> _TASK INSTRUCTIONS_
Going through the entries below, count each line that holds "модификации" and give only the total.
#### TASK MATERIAL ####
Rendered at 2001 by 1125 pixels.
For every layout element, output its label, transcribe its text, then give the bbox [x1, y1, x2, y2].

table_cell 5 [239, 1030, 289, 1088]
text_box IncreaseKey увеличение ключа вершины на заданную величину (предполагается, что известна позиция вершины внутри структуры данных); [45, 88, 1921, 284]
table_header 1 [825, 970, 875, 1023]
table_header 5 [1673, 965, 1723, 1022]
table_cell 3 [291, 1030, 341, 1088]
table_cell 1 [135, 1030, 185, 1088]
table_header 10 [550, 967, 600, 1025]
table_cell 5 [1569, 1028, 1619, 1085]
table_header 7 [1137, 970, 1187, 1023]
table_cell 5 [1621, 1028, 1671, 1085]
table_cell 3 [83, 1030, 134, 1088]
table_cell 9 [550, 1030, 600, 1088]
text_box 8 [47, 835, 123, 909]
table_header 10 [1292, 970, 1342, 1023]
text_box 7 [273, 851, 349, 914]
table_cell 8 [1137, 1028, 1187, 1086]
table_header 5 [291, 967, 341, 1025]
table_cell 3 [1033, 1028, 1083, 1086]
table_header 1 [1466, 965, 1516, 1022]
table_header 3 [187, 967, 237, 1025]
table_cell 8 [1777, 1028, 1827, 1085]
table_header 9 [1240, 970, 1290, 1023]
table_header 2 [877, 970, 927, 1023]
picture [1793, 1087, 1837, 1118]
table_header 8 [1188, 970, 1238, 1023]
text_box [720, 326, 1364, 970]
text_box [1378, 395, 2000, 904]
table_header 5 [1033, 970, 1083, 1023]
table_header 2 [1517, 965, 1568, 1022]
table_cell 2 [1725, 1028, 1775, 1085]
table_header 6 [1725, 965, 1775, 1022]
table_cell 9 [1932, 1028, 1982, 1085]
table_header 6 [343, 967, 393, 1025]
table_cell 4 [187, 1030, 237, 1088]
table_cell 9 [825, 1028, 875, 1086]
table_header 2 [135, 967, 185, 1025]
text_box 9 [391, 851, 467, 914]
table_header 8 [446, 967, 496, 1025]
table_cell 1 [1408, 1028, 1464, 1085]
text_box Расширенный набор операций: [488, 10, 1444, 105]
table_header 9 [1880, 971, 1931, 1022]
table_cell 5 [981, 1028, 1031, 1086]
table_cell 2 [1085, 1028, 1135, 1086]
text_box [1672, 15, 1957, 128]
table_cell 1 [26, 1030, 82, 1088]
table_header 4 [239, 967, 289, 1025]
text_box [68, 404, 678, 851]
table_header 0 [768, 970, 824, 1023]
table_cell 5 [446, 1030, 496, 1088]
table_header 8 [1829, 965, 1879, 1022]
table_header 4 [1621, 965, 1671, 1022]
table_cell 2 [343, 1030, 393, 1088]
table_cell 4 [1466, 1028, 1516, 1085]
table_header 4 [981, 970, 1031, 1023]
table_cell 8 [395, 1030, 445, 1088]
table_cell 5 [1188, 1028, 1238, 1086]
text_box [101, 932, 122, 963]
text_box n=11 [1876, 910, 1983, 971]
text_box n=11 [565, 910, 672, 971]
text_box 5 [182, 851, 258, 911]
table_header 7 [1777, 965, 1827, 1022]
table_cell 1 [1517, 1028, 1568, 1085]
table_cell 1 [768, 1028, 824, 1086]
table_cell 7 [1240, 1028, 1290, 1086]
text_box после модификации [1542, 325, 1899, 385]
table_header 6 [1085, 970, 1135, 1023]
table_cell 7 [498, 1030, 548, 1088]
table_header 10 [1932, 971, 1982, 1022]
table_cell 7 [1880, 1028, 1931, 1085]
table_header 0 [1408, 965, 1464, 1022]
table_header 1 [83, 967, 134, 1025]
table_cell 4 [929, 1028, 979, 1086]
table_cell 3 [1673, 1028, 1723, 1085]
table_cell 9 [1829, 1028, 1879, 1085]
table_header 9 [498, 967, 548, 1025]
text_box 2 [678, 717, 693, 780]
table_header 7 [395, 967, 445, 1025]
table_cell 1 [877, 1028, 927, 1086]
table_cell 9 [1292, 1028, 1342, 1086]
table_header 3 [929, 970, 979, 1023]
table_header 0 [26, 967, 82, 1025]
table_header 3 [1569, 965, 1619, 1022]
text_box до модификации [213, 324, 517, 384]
####
> _EXERCISE ANSWER_
2